Machine Learning

Monday, March 28, 2005

UAI paper on monotonicity constraints

Here is the abstract from the paper Tom Dietterich, Angelo Restificar, and myself have just submitted to UAI:

"When training data is sparse, more domain knowledge must be incorporated into the learning algorithm in order to reduce the effective size of the hypothesis space. This paper builds on previous work in which knowledge about qualitative monotonicities was formally represented and incorporated into learning algorithms (e.g., Clark & Matwin's work with the CN2 rule learning algorithm). We show how to interpret knowledge of qualitative influences, and in particular of monotonicities, as constraints on probability distributions, and to incorporate this knowledge into Bayesian network learning algorithms. We show that this yields improved accuracy, particularly with very small training sets."

Full text in pdf or in ps

Saturday, March 26, 2005

Why I decided to work for Google

Cross-post on my other blog.

Friday, March 25, 2005

New research tool

In case you haven't already, check out http://scholar.google.com/ . It looks pretty nice.

Thursday, March 10, 2005

More prior work

Potharst and Feelders have an article in SIGKDD Explorations, June 2002, about learning monotonic classification trees (with monotonic and non-monotonic, i.e., contradictory to the prior, data). There's no probabilistic stuff in there, but nonetheless it's interesting to see others are pursuing similar routes. Read here.

Wednesday, March 09, 2005

Qualitative and quantitative priors

Expert domain knowledge is usually qualitative, not quantitative, and thus, eliciting probability numbers from experts is usually very difficult. One of the core goals of the KI-Learn project is to use qualitative knowledge, and we attempt this with a language whose qualitative statements
  1. are easy and natural to write by domain experts
  2. have well-defined semantics for probability distributions which correspond to experts' intuitions
However, things aren't so simple. Suppose our training data contradicts an expert's qualitative statement. The proper posterior depends on how much we believe in our domain knowledge and how much data we have. In fact, the question is: how strong is our expert's prior? This is where we are forced right back into specifying quantitative aspects of our model (i.e., the numbers that parameterize the expert's prior).
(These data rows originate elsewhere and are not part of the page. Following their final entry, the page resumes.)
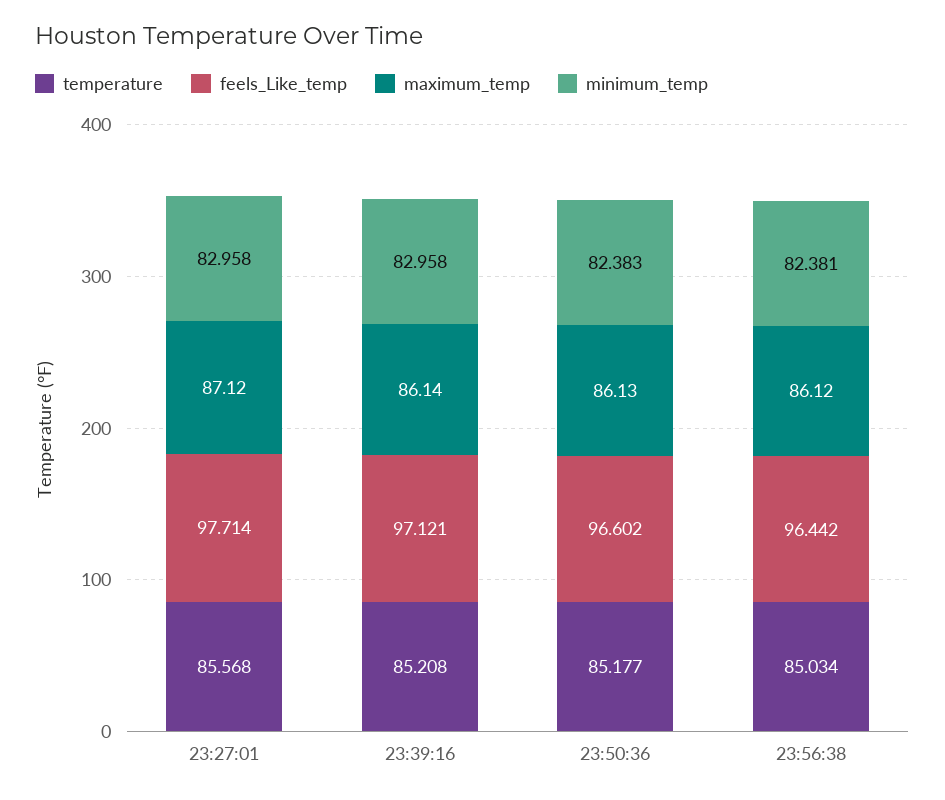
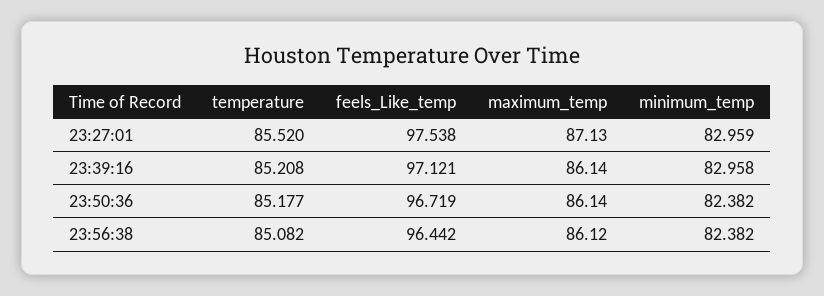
temperature, 23:27:01: 85.568 -> 85.52
feels_Like_temp, 23:27:01: 97.714 -> 97.538
maximum_temp, 23:27:01: 87.12 -> 87.13
minimum_temp, 23:27:01: 82.958 -> 82.959
feels_Like_temp, 23:50:36: 96.602 -> 96.719
maximum_temp, 23:50:36: 86.13 -> 86.14
minimum_temp, 23:50:36: 82.383 -> 82.382
temperature, 23:56:38: 85.034 -> 85.082
minimum_temp, 23:56:38: 82.381 -> 82.382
So here is my question: is it ever possible to specify purely qualitative domain knowledge? I suppose the answer is: only if you assume the knowledge is true with probability 1 (which of course is simply making the quantitative part implicit). This is nasty, though. Nobody wants to state something is true with probability 1, but nobody wants to specify probabilities, either. Is there any alternative to picking the lesser of these two evils? It seems the answer is no...?

Thursday, March 03, 2005

KIML: future work

Examples of valuable domain knowledge other than monotonicities include synergistic influence (two things both positively influence an outcome, but their combined effect is greater than mere additivity) and relative strength-of-influence (two things both influence an outcome, but it is known one is a significantly stronger predictor than the other). We have not yet run experiments to test the value of these statements, but we do have defined mappings from such statements to constraints on probability distributions, and we expect similar results as were obtained for monotonicities.

Longer term "knowledge-intensive machine learning" goals at Oregon State are more ambitious: automatic feature engineering, model simplification, etc.

By the way, for those of you interested in details, I can provide a current draft of my thesis (especially if you are willing to provide constructive criticism :-).

Tuesday, March 01, 2005

KIML: known prior work

I mentioned Bayes nets as the best existing example of what "knowledge intensive machine learning" is about. There really aren't very many techniques out there for learning given priors or constraints generated from high-level qualitative knowledge, and the few that I can think of are all structural.

Inductive logic programming in some sense fits in here, but the intensional and extensional information must be in the same format -- logical statements -- which is a little unnatural for ML folks, and furthermore, the built systems don't deal well with uncertainty. Probabilistic logic programs (BLPs and SLPs) are a little closer, but they still only deal with structural domain knowledge (first-order rather than propositional). Qualitative reasoning techniques give us natural and intuitive ways to express qualitative domain knowledge (in particular, knowledge other than structural knowledge), but they don't use that knowledge to learn better models from data, and they have only primitive notions of uncertainty (in particular they don't deal with probabilities). Knowledge-based model construction offers ways of using domain knowledge to better answer queries, even ones on probabilities, but they generally assume hand-engineered probabilities, not ones learned from data.

Of course, this leaves out the maxent work which of course is all about finding distributions which satisfy constraints -- clearly something I need to research more.